WHAT THIS TASK INVOLVES :: The entries below contain pictures, which are to be left out; write out exactly, and only, the lines from the line with "Kakšna je vaša napoved za globalno" up to and including the line with "para hacer frente".

DATA IN THIS EXERCISE ::
☆ ☆ ☆ ☆ ☆ ☆ ☆
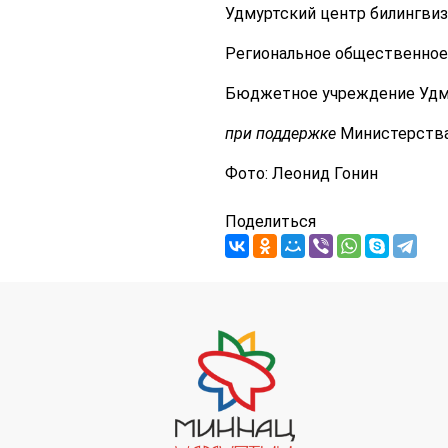
Удмуртский центр билингвиз
Региональное общественное
Бюджетное учреждение Удм
при поддержке
Министерства
Фото: Леонид Гонин
Поделиться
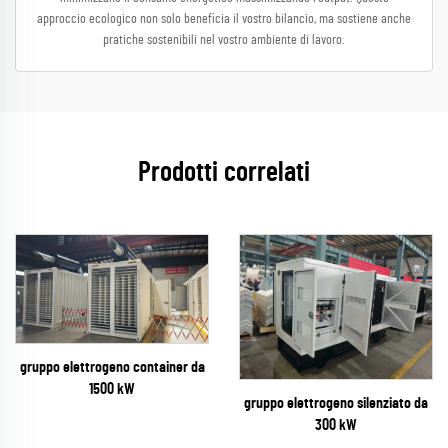
approccio ecologico non solo beneficia il vostro bilancio, ma sostiene anche
pratiche sostenibili nel vostro ambiente di lavoro.
Prodotti correlati
gruppo elettrogeno container da
1500 kW
gruppo elettrogeno silenziato da
300 kW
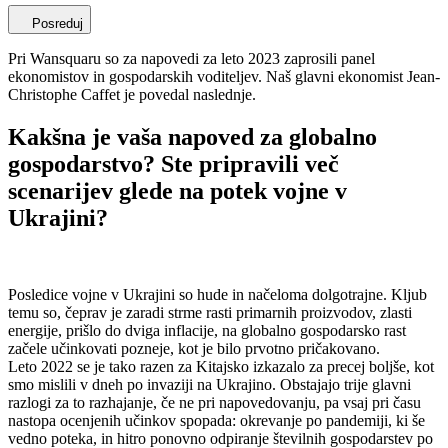
Posreduj
Pri Wansquaru so za napovedi za leto 2023 zaprosili panel
ekonomistov in gospodarskih voditeljev. Naš glavni ekonomist Jean-
Christophe Caffet je povedal naslednje.
Kakšna je vaša napoved za globalno
gospodarstvo? Ste pripravili več
scenarijev glede na potek vojne v
Ukrajini?
Posledice vojne v Ukrajini so hude in načeloma dolgotrajne. Kljub
temu so, čeprav je zaradi strme rasti primarnih proizvodov, zlasti
energije, prišlo do dviga inflacije, na globalno gospodarsko rast
začele učinkovati pozneje, kot je bilo prvotno pričakovano.
Leto 2022 se je tako razen za Kitajsko izkazalo za precej boljše, kot
smo mislili v dneh po invaziji na Ukrajino. Obstajajo trije glavni
razlogi za to razhajanje, če ne pri napovedovanju, pa vsaj pri času
nastopa ocenjenih učinkov spopada: okrevanje po pandemiji, ki še
vedno poteka, in hitro ponovno odpiranje številnih gospodarstev po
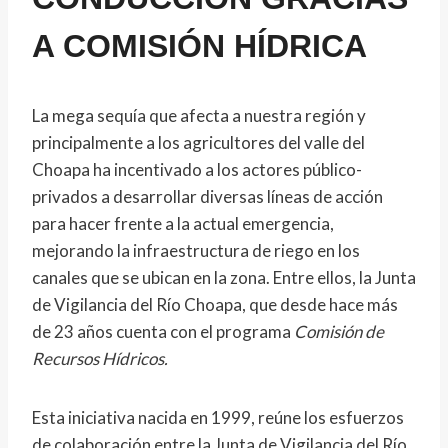
A COMISIÓN HÍDRICA
La mega sequía que afecta a nuestra región y
principalmente a los agricultores del valle del
Choapa ha incentivado a los actores público-
privados a desarrollar diversas líneas de acción
para hacer frente a la actual emergencia,
mejorando la infraestructura de riego en los
canales que se ubican en la zona. Entre ellos, la Junta
de Vigilancia del Río Choapa, que desde hace más
de 23 años cuenta con el programa
Comisión de
Recursos Hídricos.
Esta iniciativa nacida en 1999, reúne los esfuerzos
de colaboración entre la Junta de Vigilancia del Río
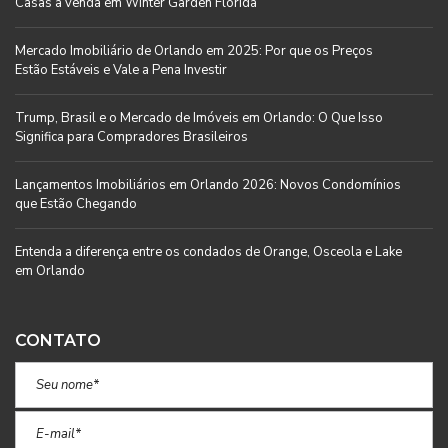
Casas à venda em Winter Garden Florida
Mercado Imobiliário de Orlando em 2025: Por que os Preços
Estão Estáveis e Vale a Pena Investir
Trump, Brasil e o Mercado de Imóveis em Orlando: O Que Isso
Significa para Compradores Brasileiros
Lançamentos Imobiliários em Orlando 2026: Novos Condomínios
que Estão Chegando
Entenda a diferença entre os condados de Orange, Osceola e Lake
em Orlando
CONTATO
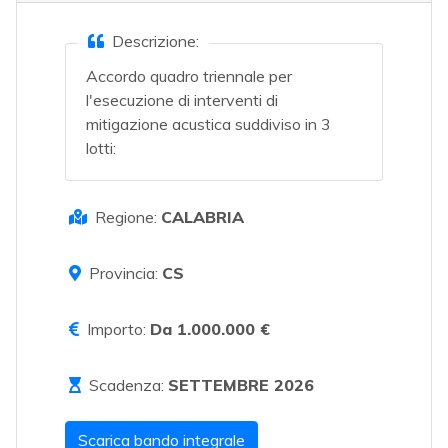
Descrizione:
Accordo quadro triennale per
l'esecuzione di interventi di
mitigazione acustica suddiviso in 3
lotti:
Regione:
CALABRIA
Provincia:
CS
Importo:
Da 1.000.000 €
Scadenza:
SETTEMBRE 2026
Scarica bando integrale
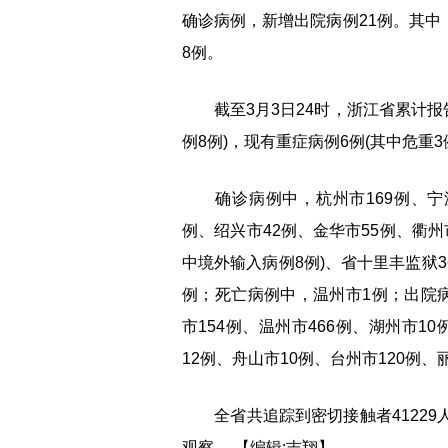
确诊病例，新增出院病例21例。其中
8例。
截至3月3日24时，浙江省累计报告
例8例)，现有重症病例6例(其中危重3
确诊病例中，杭州市169例、宁波市
例、绍兴市42例、金华市55例、衢州市
中境外输入病例8例)、省十里丰监狱
例；死亡病例中，温州市1例；出院病
市154例、温州市466例、湖州市1
12例、舟山市10例、台州市120例、
全省共追踪到密切接触者41229人
观察。
【编辑:吉翔】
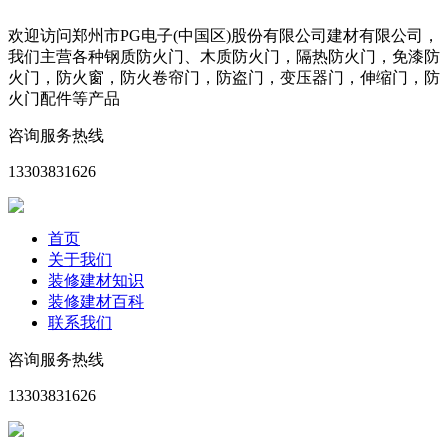
欢迎访问郑州市PG电子(中国区)股份有限公司建材有限公司，
我们主营各种钢质防火门、木质防火门，隔热防火门，免漆防
火门，防火窗，防火卷帘门，防盗门，变压器门，伸缩门，防
火门配件等产品
咨询服务热线
13303831626
首页
关于我们
装修建材知识
装修建材百科
联系我们
咨询服务热线
13303831626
☆ ☆ ☆ ☆ ☆ ☆ ☆
TASK RESPONSE ::
Kakšna je vaša napoved za globalno
gospodarstvo? Ste pripravili več
scenarijev glede na potek vojne v
Ukrajini?
Posledice vojne v Ukrajini so hude in načeloma dolgotrajne. Kljub
temu so, čeprav je zaradi strme rasti primarnih proizvodov, zlasti
energije, prišlo do dviga inflacije, na globalno gospodarsko rast
začele učinkovati pozneje, kot je bilo prvotno pričakovano.
Leto 2022 se je tako razen za Kitajsko izkazalo za precej boljše, kot
smo mislili v dneh po invaziji na Ukrajino. Obstajajo trije glavni
razlogi za to razhajanje, če ne pri napovedovanju, pa vsaj pri času
nastopa ocenjenih učinkov spopada: okrevanje po pandemiji, ki še
vedno poteka, in hitro ponovno odpiranje številnih gospodarstev po
A COMISIÓN HÍDRICA
La mega sequía que afecta a nuestra región y
principalmente a los agricultores del valle del
Choapa ha incentivado a los actores público-
privados a desarrollar diversas líneas de acción
para hacer frente a la actual emergencia,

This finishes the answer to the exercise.